== MATERIAL PROVIDED ==
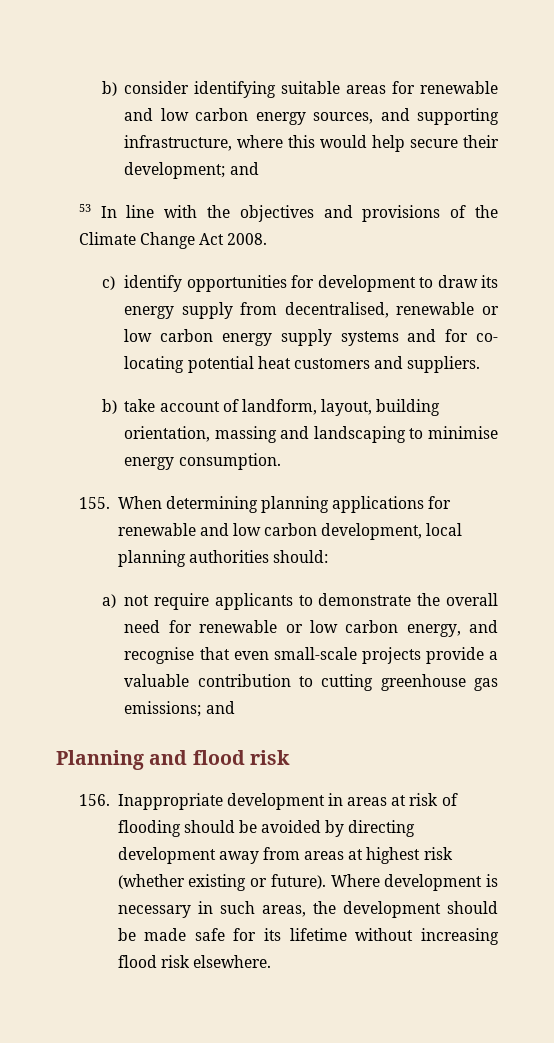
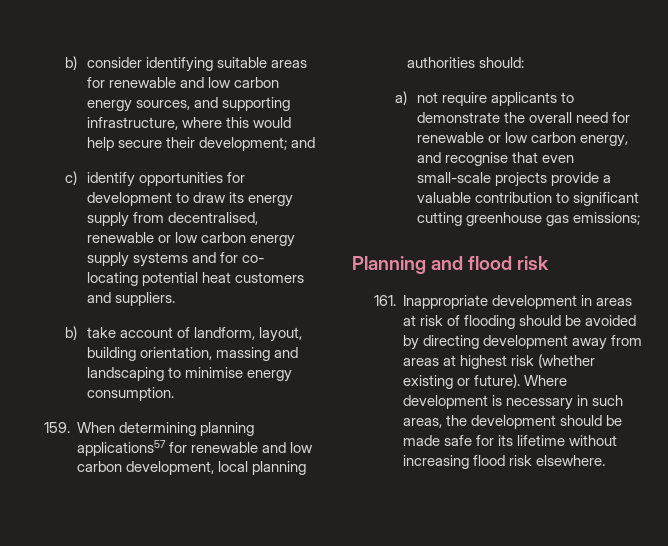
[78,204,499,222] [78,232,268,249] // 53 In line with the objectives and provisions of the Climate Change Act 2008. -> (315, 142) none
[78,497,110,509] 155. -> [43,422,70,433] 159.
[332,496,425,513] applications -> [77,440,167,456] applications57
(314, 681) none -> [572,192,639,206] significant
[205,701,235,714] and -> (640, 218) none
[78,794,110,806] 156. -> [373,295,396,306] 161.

==

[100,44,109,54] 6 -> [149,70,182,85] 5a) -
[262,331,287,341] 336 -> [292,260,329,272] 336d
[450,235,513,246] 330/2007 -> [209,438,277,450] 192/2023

* * *

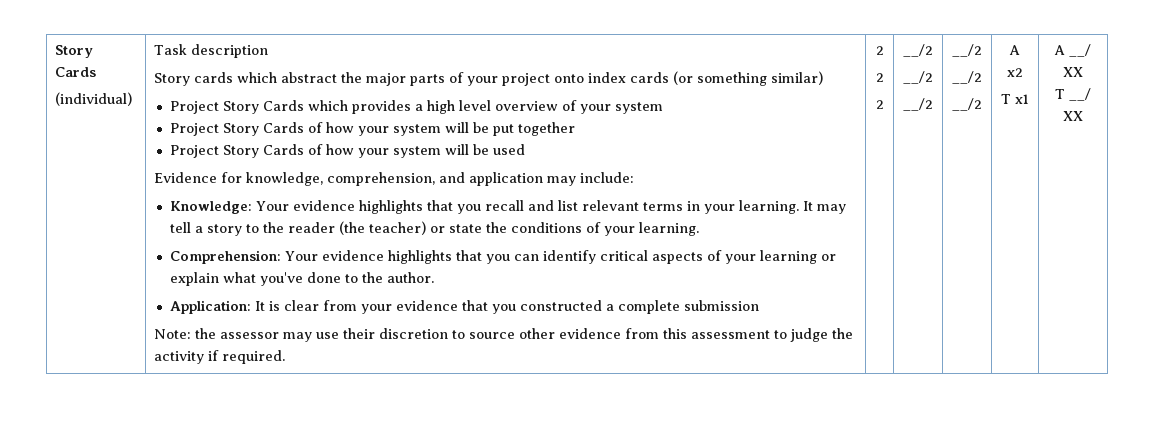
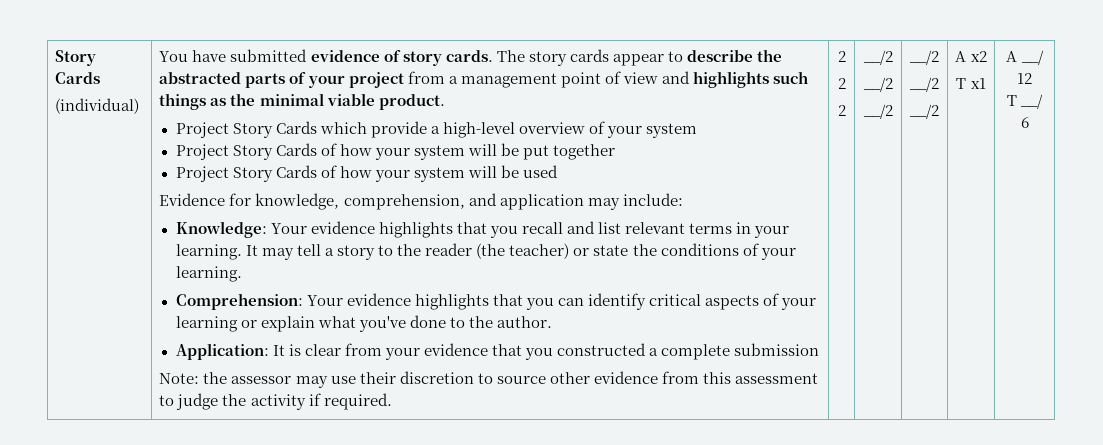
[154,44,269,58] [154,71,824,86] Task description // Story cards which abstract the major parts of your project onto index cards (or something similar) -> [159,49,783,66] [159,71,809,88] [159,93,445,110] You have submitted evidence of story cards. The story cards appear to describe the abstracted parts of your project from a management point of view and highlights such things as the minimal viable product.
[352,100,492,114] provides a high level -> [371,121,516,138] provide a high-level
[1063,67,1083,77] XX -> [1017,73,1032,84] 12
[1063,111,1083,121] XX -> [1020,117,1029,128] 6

== ASSIGNMENT ==
Please copy the lines in the records above between the one holding "[100,44,109,54] 6 ->" and the one holding "[450,235,513,246] 330/2007 ->", inclusive, exactly and with no other line.

== TASK ANSWER ==
[100,44,109,54] 6 -> [149,70,182,85] 5a) -
[262,331,287,341] 336 -> [292,260,329,272] 336d
[450,235,513,246] 330/2007 -> [209,438,277,450] 192/2023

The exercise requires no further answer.